NVIDIA / gpu-monitoring-tools

Tools for monitoring NVIDIA GPUs on Linux
Apache License 2.0
1.01k stars 301 forks source link

K8s Pod/namespace information in exported fields #129

Closed geoberle closed 3 years ago

geoberle commented 3 years ago

I would like to know if the dcgm -exporter can be configured in a way that k8s pod/namespace infos of the pod currently using a GPU can be exported along with the utilization metrics.

Let me describe quickly my motivation (maybe there is another solution to achieve my goal): I would like to track which pods in a K8s cluster are using what amount of GPU resources. This could then be used for reporting/showback to different teams, capacity planning and also optimization suggestions. In a large cluster with lots of GPUs this is challenging at times

etherandrius commented 3 years ago

You should be using something like kube-state-metrics for that https://github.com/kubernetes/kube-state-metrics It exposes pod request/limit as well as node capacity/allocatable information.

geoberle commented 3 years ago

I know what you mean but as far as I can see the metrics from kube state metrics and the ones from the GPU monitoring are not connected to each other. So I know what pods/processes run on a node and also what GPUs are on that node and how well/badly they were used but I don't know which pod it was.

Please let me know if I misunderstood you or if I'm not aware of something obvious to enable this use case for my workloads.

LRocc commented 3 years ago

I know what you mean but as far as I can see the metrics from kube state metrics and the ones from the GPU monitoring are not connected to each other. So I know what pods/processes run on a node and also what GPUs are on that node and how well/badly they were used but I don't know which pod it was.

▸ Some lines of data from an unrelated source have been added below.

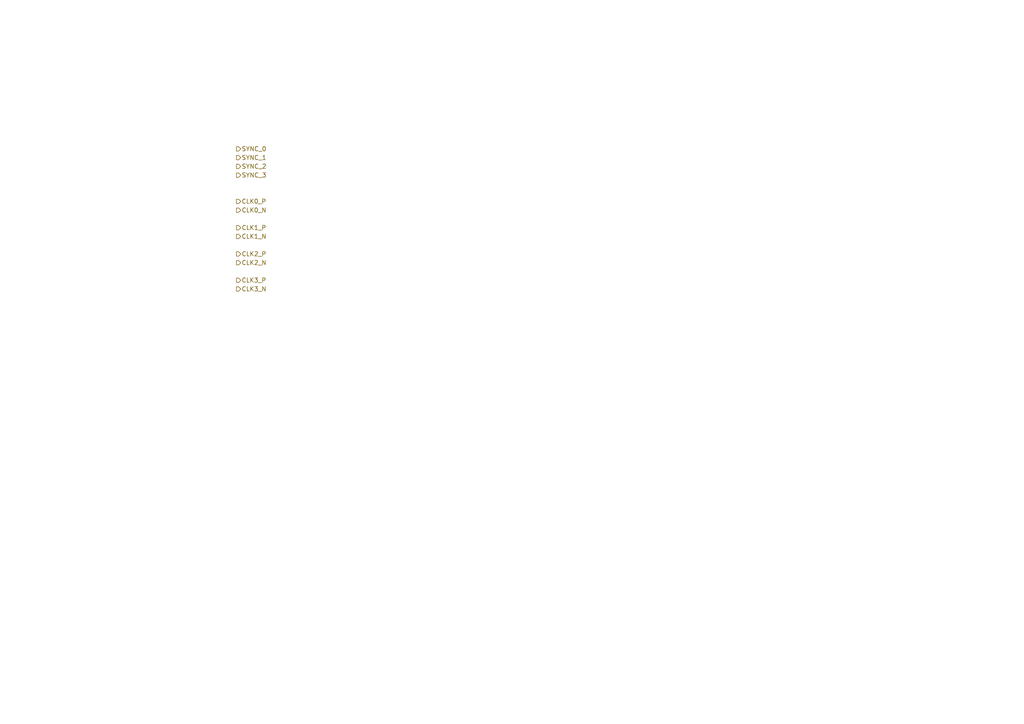
<source format=kicad_sch>
(kicad_sch (version 20211123) (generator eeschema)

  (uuid f94a8d43-356a-4d52-af84-144d81c32ce5)

  (paper "A4")

  


  (hierarchical_label "SYNC_2" (shape output) (at 68.58 48.26 0)
    (effects (font (size 1.27 1.27)) (justify left))
    (uuid 1b57bedb-dde7-47aa-a439-d830d273e6a5)
  )
  (hierarchical_label "CLK1_N" (shape output) (at 68.58 68.58 0)
    (effects (font (size 1.27 1.27)) (justify left))
    (uuid 1c17ab78-76a9-47cf-9d99-d05bbf9b35a4)
  )
  (hierarchical_label "SYNC_0" (shape output) (at 68.58 43.18 0)
    (effects (font (size 1.27 1.27)) (justify left))
    (uuid 1c995852-e562-4868-8d5e-8e9e42920661)
  )
  (hierarchical_label "SYNC_1" (shape output) (at 68.58 45.72 0)
    (effects (font (size 1.27 1.27)) (justify left))
    (uuid 2cf77b1f-cfd1-475b-9ea8-13cd53fbe411)
  )
  (hierarchical_label "SYNC_3" (shape output) (at 68.58 50.8 0)
    (effects (font (size 1.27 1.27)) (justify left))
    (uuid 47732c96-a0db-4811-9eb4-775b0924e36a)
  )
  (hierarchical_label "CLK1_P" (shape output) (at 68.58 66.04 0)
    (effects (font (size 1.27 1.27)) (justify left))
    (uuid 5ab319be-a116-438c-8c88-4281b47514e6)
  )
  (hierarchical_label "CLK2_N" (shape output) (at 68.58 76.2 0)
    (effects (font (size 1.27 1.27)) (justify left))
    (uuid 71142d98-fff5-4baf-966d-2b3637460d80)
  )
  (hierarchical_label "CLK3_N" (shape output) (at 68.58 83.82 0)
    (effects (font (size 1.27 1.27)) (justify left))
    (uuid 765befd2-4058-4ef5-859d-28461547bb84)
  )
  (hierarchical_label "CLK2_P" (shape output) (at 68.58 73.66 0)
    (effects (font (size 1.27 1.27)) (justify left))
    (uuid abad8e55-041c-446b-8f51-a05f59eab3b8)
  )
  (hierarchical_label "CLK3_P" (shape output) (at 68.58 81.28 0)
    (effects (font (size 1.27 1.27)) (justify left))
    (uuid b8b0ad13-8f45-44ce-9d64-faf959b7a68a)
  )
  (hierarchical_label "CLK0_N" (shape output) (at 68.58 60.96 0)
    (effects (font (size 1.27 1.27)) (justify left))
    (uuid be1479e7-13ee-4c9a-a25c-7ddee9c8ccf1)
  )
  (hierarchical_label "CLK0_P" (shape output) (at 68.58 58.42 0)
    (effects (font (size 1.27 1.27)) (justify left))
    (uuid cc5e2450-fcfa-4edd-a220-2c102decb9f6)
  )
)

</source>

Please let me know if I misunderstood you or if I'm not aware of something obvious to enable this use case for my workloads.

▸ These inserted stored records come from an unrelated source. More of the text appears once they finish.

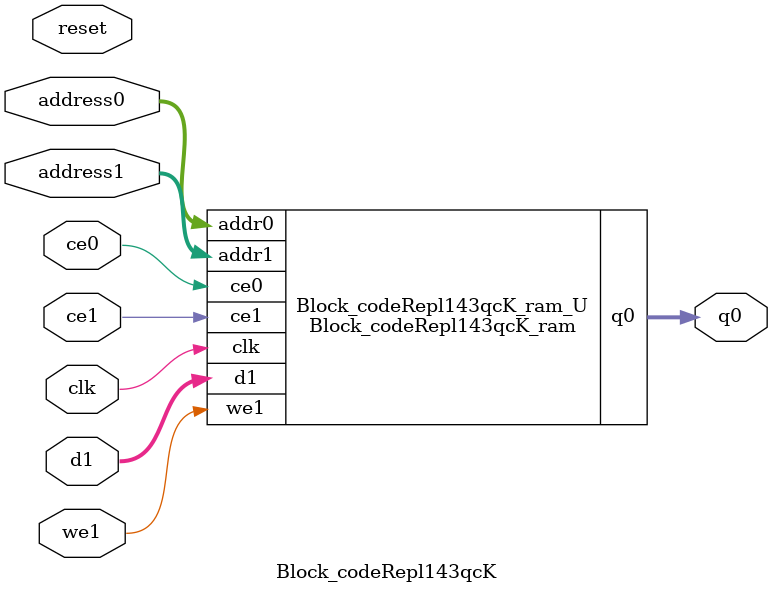
<source format=v>
`timescale 1 ns / 1 ps
module Block_codeRepl143qcK_ram (addr0, ce0, q0, addr1, ce1, d1, we1,  clk);

parameter DWIDTH = 4;
parameter AWIDTH = 4;
parameter MEM_SIZE = 16;

input[AWIDTH-1:0] addr0;
input ce0;
output reg[DWIDTH-1:0] q0;
input[AWIDTH-1:0] addr1;
input ce1;
input[DWIDTH-1:0] d1;
input we1;
input clk;

(* ram_style = "distributed" *)reg [DWIDTH-1:0] ram[0:MEM_SIZE-1];




always @(posedge clk)  
begin 
    if (ce0) begin
        q0 <= ram[addr0];
    end
end


always @(posedge clk)  
begin 
    if (ce1) begin
        if (we1) 
            ram[addr1] <= d1; 
    end
end


endmodule

`timescale 1 ns / 1 ps
module Block_codeRepl143qcK(
    reset,
    clk,
    address0,
    ce0,
    q0,
    address1,
    ce1,
    we1,
    d1);

parameter DataWidth = 32'd4;
parameter AddressRange = 32'd16;
parameter AddressWidth = 32'd4;
input reset;
input clk;
input[AddressWidth - 1:0] address0;
input ce0;
output[DataWidth - 1:0] q0;
input[AddressWidth - 1:0] address1;
input ce1;
input we1;
input[DataWidth - 1:0] d1;



Block_codeRepl143qcK_ram Block_codeRepl143qcK_ram_U(
    .clk( clk ),
    .addr0( address0 ),
    .ce0( ce0 ),
    .q0( q0 ),
    .addr1( address1 ),
    .ce1( ce1 ),
    .we1( we1 ),
    .d1( d1 ));

endmodule


</source>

i have the same exact problem, so far I found that https://developer.nvidia.com/blog/monitoring-gpus-in-kubernetes-with-dcgm/ Nvidia GPU monitoring looks like it's able to pull in the metrics with gpu/pod assignment. So far I can only see it from the screenshots on this page : https://docs.nvidia.com/datacenter/cloud-native/kubernetes/dcgme2e.html#gpu-telemetry you can see that the first Prometheus screenshot has all the needed metrics. Question is, how do I implement it? from my understanding, this feature is included in the latest version of gpu-monitoring-tools, so it looks like, in my case, it's just as simple as loading a new image onto my GPU cluster, and update Kubernetes to at least version 1.12. Hopefully someone is able to provide more details.

geoberle commented 3 years ago

turns out dcgm-exporter can do that already, it is just disabled by default if you install it via gpu-operator. You can eighter install dcgm-exporter via helm because the chart is setting up everything correctly or you modify your daemonset manually. Make sure you have the env variable DCGM_EXPORTER_KUBERNETES=true and a volumeMount to /var/lib/kubelet/pod-resources in your container spec.

containers:
      ...
        env:
        - name: DCGM_EXPORTER_KUBERNETES
          value: "true"
        ...
        volumeMounts:
        - mountPath: /var/lib/kubelet/pod-resources
          name: pod-gpu-resources
          readOnly: true

I'm going to close this issue and open one in the gpu-operator repo.